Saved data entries
Content starts

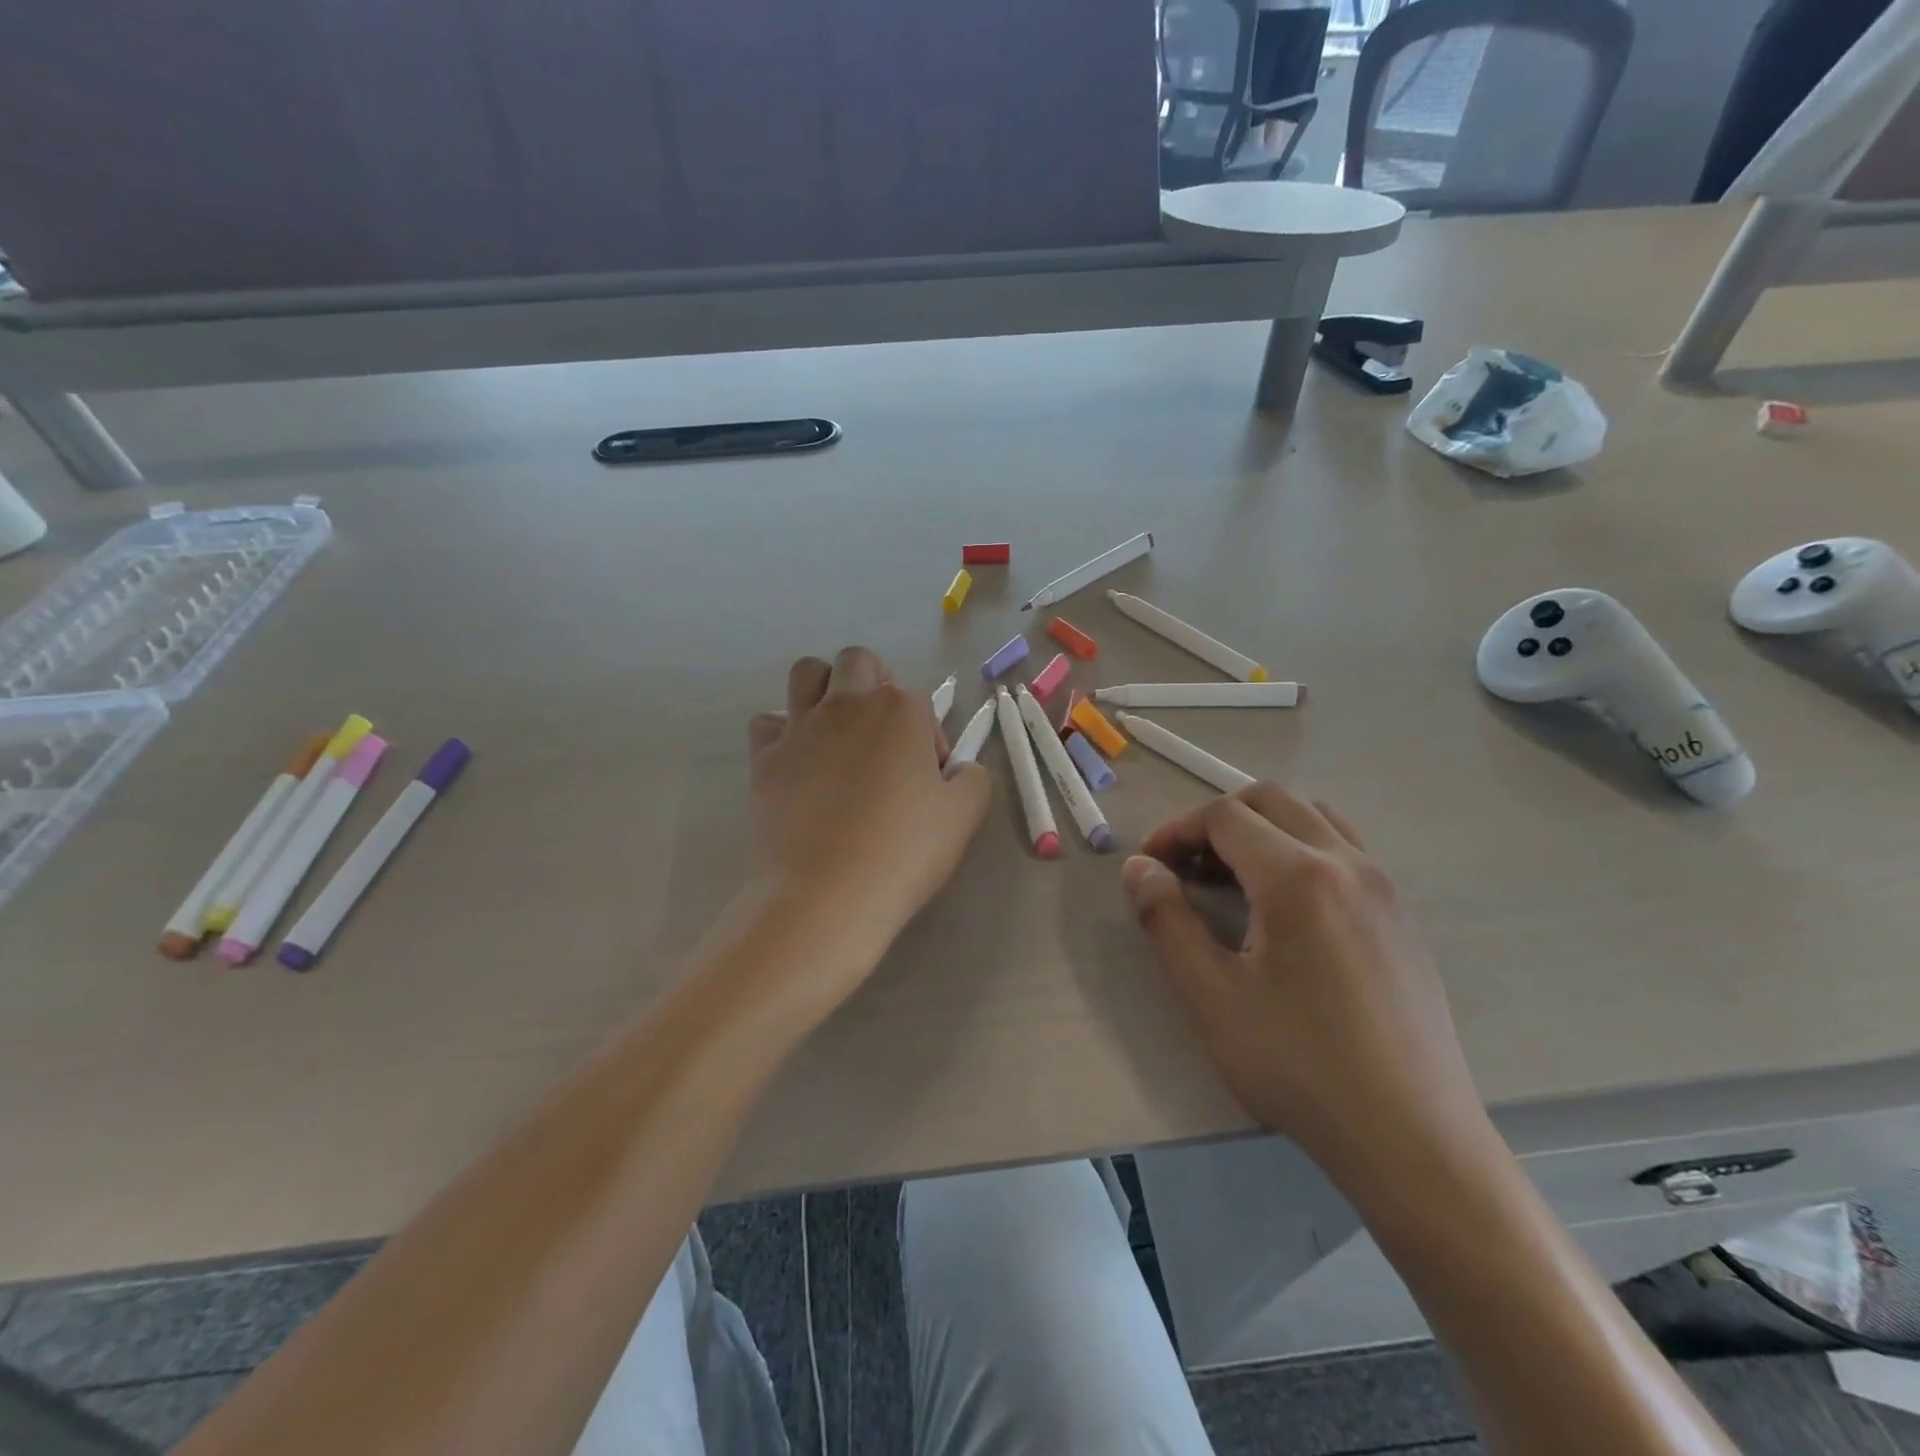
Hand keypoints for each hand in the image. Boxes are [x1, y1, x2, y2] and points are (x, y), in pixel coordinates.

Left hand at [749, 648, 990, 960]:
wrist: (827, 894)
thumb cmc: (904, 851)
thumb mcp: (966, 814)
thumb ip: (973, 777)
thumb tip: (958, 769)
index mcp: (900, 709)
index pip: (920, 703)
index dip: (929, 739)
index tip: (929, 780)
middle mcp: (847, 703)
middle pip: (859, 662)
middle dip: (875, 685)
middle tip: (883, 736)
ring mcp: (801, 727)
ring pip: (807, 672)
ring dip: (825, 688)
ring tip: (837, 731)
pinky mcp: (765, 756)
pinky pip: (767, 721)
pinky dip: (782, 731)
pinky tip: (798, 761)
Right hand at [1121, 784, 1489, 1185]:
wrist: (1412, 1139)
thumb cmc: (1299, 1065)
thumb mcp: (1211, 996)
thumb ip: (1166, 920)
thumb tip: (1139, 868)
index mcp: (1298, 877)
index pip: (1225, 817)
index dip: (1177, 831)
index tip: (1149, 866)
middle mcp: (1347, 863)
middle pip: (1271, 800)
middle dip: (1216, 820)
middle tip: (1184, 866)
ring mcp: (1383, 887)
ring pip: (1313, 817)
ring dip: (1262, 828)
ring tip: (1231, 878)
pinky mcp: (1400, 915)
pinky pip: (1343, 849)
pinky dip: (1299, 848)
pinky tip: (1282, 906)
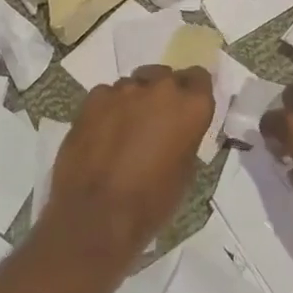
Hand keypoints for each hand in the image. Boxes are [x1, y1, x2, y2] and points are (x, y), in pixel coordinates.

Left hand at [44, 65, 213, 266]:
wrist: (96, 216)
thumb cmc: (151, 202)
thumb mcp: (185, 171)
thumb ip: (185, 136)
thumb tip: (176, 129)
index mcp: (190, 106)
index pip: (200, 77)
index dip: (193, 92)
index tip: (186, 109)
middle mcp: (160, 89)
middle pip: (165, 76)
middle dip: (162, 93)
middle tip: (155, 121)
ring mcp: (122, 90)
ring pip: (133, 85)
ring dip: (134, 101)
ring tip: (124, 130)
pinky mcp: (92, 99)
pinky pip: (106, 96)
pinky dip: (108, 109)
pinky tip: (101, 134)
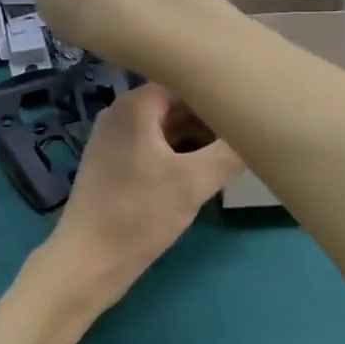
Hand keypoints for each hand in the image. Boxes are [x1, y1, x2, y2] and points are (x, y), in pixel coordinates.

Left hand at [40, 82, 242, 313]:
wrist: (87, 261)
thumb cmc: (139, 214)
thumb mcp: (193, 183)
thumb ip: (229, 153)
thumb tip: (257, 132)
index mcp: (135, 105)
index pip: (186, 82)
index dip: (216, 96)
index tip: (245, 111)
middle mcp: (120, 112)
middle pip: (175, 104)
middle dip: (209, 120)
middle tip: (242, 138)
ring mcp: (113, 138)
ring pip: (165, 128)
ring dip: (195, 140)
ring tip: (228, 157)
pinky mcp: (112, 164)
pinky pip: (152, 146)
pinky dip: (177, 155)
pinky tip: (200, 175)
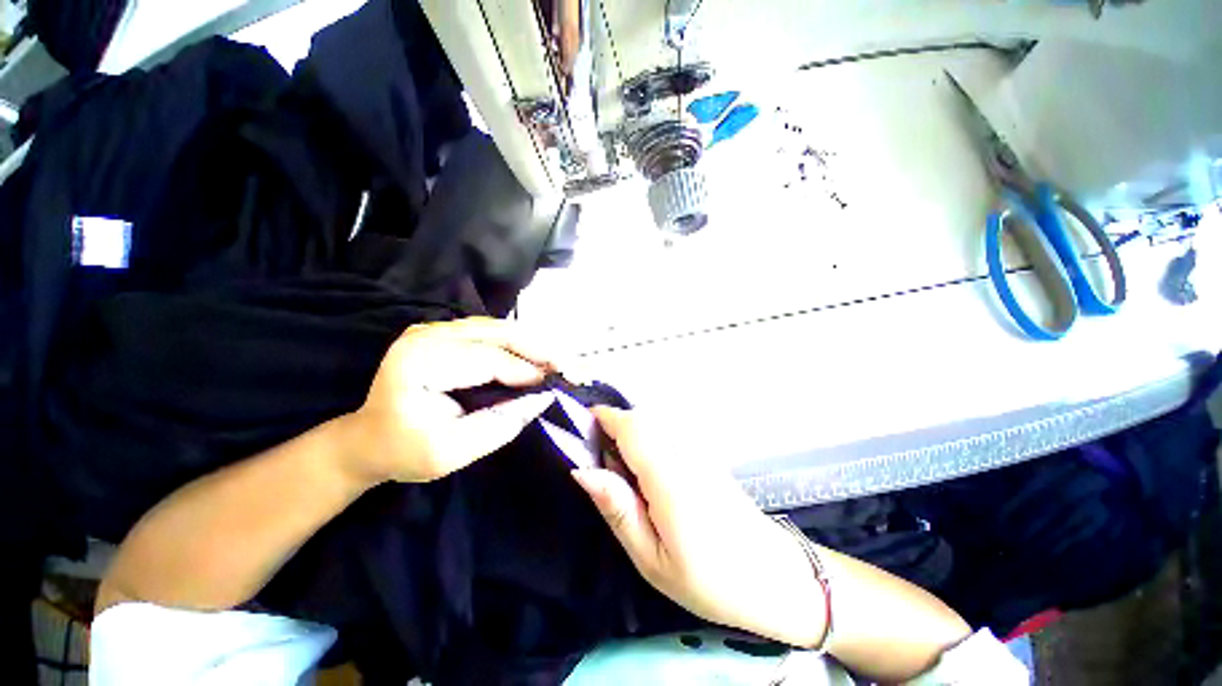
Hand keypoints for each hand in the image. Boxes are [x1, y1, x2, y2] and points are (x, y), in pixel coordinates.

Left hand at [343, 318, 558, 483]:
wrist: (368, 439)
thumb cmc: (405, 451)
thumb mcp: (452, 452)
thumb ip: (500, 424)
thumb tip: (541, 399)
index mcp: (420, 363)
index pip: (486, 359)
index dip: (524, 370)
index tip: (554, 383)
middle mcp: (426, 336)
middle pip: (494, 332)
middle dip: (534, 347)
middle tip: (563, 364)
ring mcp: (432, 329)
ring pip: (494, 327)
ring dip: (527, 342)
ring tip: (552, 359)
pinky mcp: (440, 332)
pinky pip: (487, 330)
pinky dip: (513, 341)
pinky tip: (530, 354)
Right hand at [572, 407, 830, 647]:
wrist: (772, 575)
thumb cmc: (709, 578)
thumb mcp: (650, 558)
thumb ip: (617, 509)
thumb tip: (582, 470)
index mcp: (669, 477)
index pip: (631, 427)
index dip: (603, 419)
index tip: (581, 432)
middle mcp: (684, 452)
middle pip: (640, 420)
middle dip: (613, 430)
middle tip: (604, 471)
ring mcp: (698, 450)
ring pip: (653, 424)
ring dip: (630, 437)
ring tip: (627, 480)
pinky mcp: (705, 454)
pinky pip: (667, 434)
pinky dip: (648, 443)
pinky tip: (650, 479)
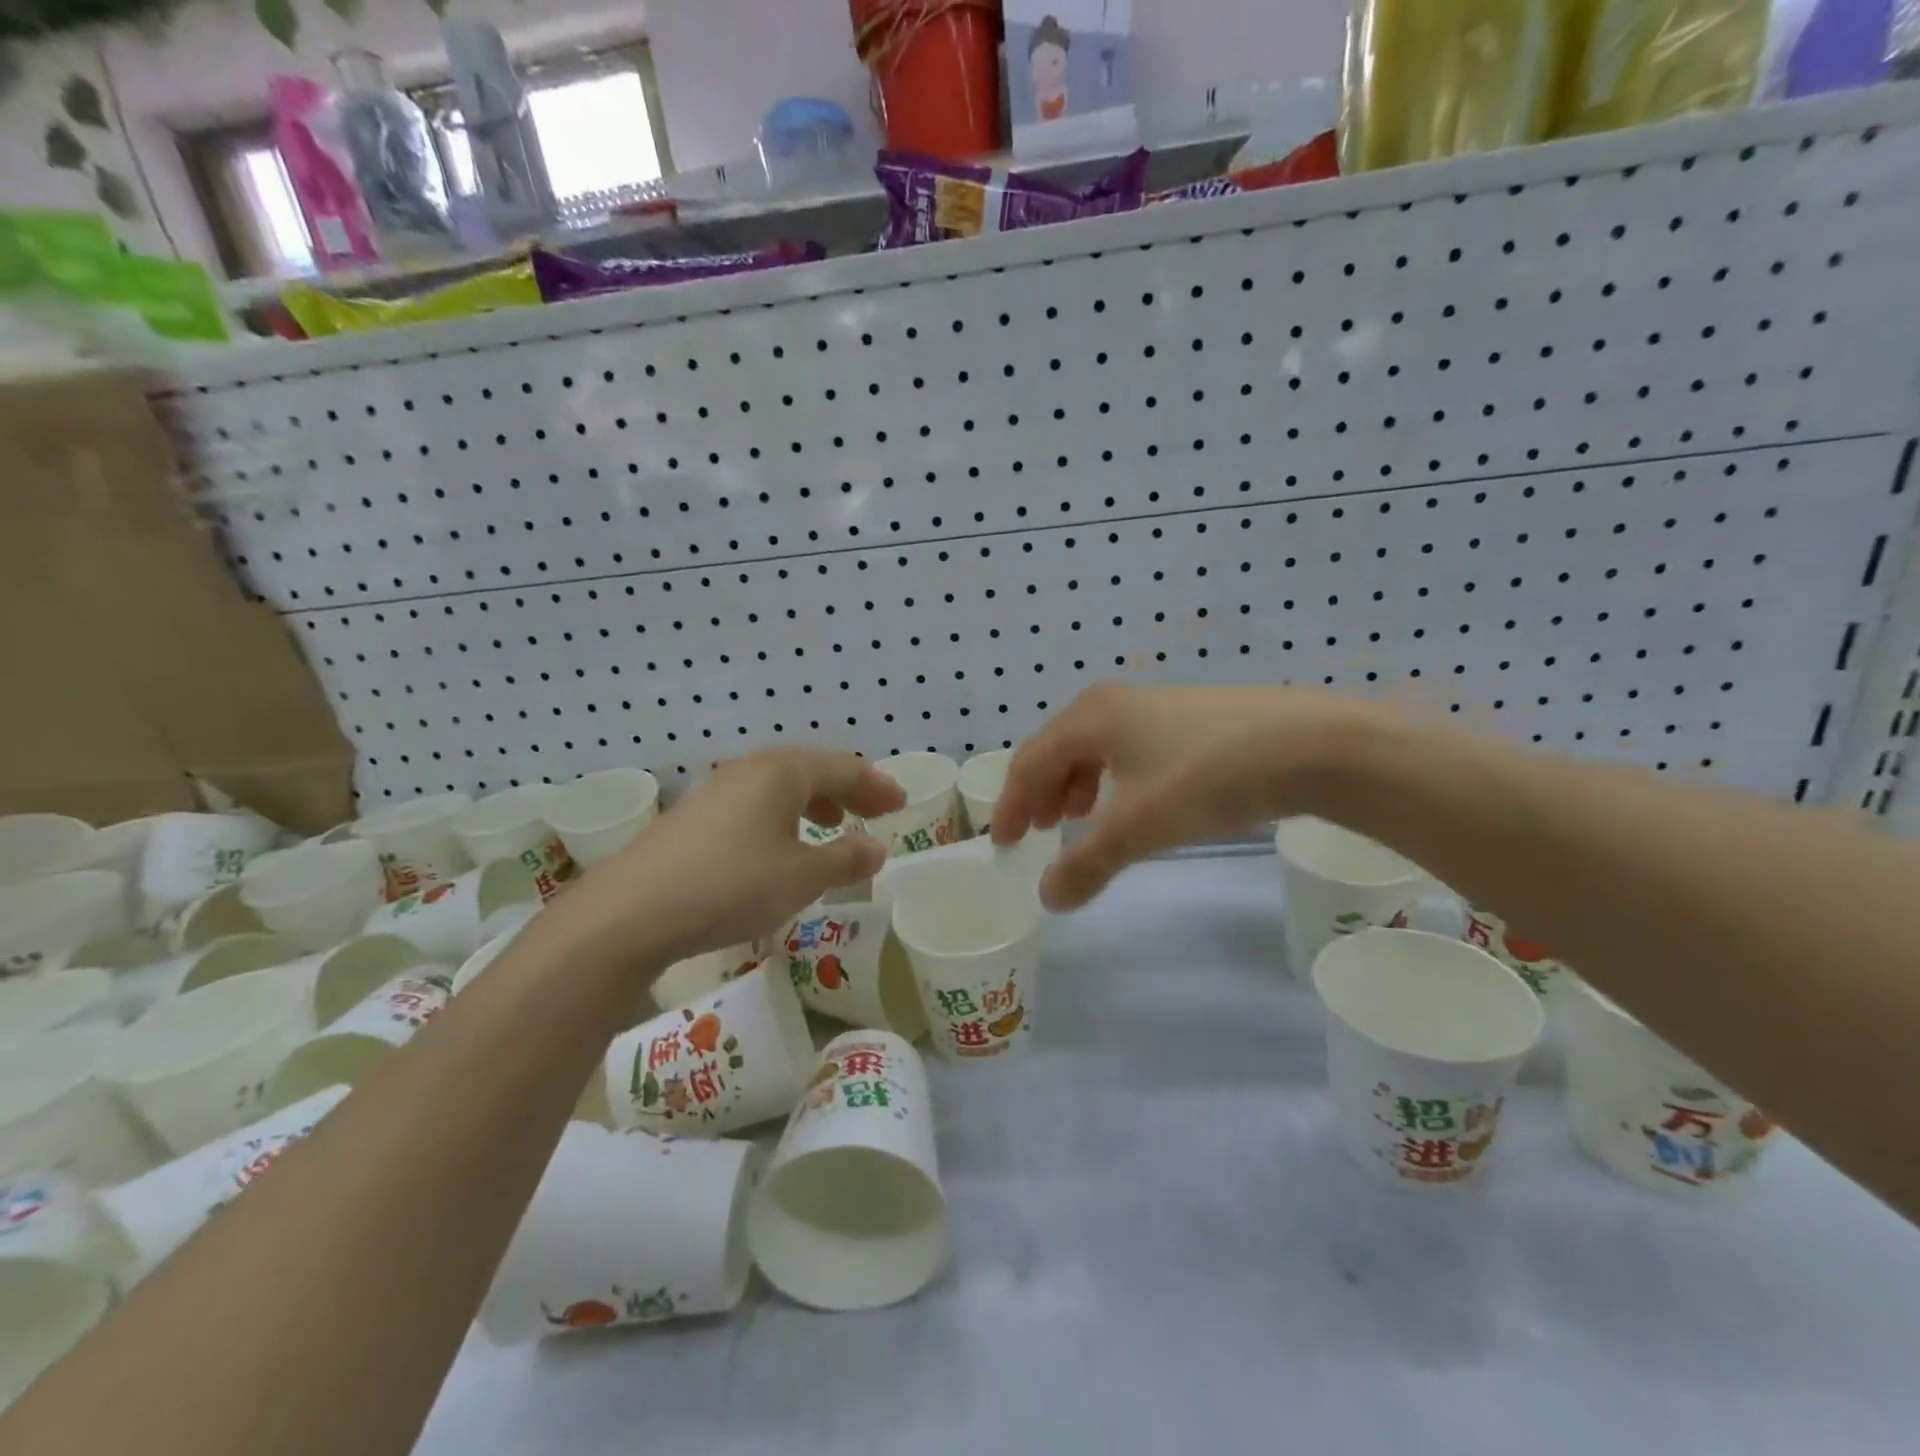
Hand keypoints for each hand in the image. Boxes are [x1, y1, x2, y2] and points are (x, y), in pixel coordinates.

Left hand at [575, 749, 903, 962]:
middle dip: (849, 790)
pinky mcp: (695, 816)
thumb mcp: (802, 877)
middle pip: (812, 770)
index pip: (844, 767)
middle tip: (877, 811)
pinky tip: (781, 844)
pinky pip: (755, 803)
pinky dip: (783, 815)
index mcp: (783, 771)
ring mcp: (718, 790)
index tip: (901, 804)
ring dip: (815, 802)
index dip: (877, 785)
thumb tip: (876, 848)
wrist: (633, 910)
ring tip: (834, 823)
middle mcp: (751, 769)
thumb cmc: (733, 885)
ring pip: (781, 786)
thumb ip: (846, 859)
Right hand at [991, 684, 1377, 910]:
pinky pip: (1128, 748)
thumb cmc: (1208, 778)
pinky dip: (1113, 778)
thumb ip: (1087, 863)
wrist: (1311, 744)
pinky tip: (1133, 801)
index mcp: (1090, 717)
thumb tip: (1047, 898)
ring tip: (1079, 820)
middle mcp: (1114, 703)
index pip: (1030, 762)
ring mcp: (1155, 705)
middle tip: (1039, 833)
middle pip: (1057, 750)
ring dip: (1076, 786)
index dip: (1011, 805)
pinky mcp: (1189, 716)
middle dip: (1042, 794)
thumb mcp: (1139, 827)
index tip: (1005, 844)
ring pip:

Content ends

→ Task item
Keep to the lines above from the line with "ring pip: (807, 672)" to the line with "middle dip: (209, 120)", and set down exactly those, inclusive, with nothing else and every picture left out.

→ Result of this task
ring pip: (807, 672)
ring dip: (825, 688)
ring tip: (837, 731)
pinky mcp: (765, 756)
pinky pip: (767, 721)
pinky dip: (782, 731)
pinky tip: (798, 761)
Right hand at [1121, 784, 1489, 1185]:
wrist: (1412, 1139)
thumb cmc: (1299, 1065)
thumb mcp: (1211, 996)
thumb ip: (1166, 920)
thumb tip: (1139, 868)
index mcp: (1298, 877)
index pip: (1225, 817)
index dip: (1177, 831)
index tip: (1149, 866)
middle mcp: (1347, 863)
middle pip: (1271, 800)
middle dip: (1216, 820)
middle tip: (1184, 866)
ring mcp: (1383, 887)
ring pip: (1313, 817)
ring dip: (1262, 828)
ring tip: (1231, 878)
pinky mcp: (1400, 915)
pinky pip: (1343, 849)
pinky dip: (1299, 848)
pinky tip: (1282, 906)
Hand keypoints for each hand in the image. Boxes are [x1, y1, x2, y2] and points are (x, y), in pixel coordinates.

Left hand at [44, 65, 213, 266]:
wrist: (96, 216)
thumb cmc: (151, 202)
thumb mcp: (185, 171)
thumb ip: (185, 136)
thumb tip: (176, 129)
index mcp: (190, 106)
index pip: (200, 77)
index dip: (193, 92)
index tip: (186, 109)
middle mcp: (160, 89)
middle pip: (165, 76)
middle dip: (162, 93)
middle tip: (155, 121)
ring mcp: (122, 90)
ring pip: (133, 85)
ring dip: (134, 101)
ring tip: (124, 130)
pinky mcp: (92, 99)
pinky pip: (106, 96)
pinky dip: (108, 109)
pinky tip: (101, 134)
Hand keypoints for each hand in the image. Boxes are [x1, y1, x2, y2] and points are (x, y), in pixel coordinates.

Left hand at [40, 82, 242, 313]:
wrist: (87, 261)
thumb cmc: (139, 214)
thumb mcp: (193, 183)
thumb ip: (229, 153)
thumb tip: (257, 132)
index mcp: (135, 105)
index pip: (186, 82)
index dip: (216, 96)
index tip: (245, 111)
middle mcp: (120, 112)
middle pip: (175, 104)
middle dip: (209, 120)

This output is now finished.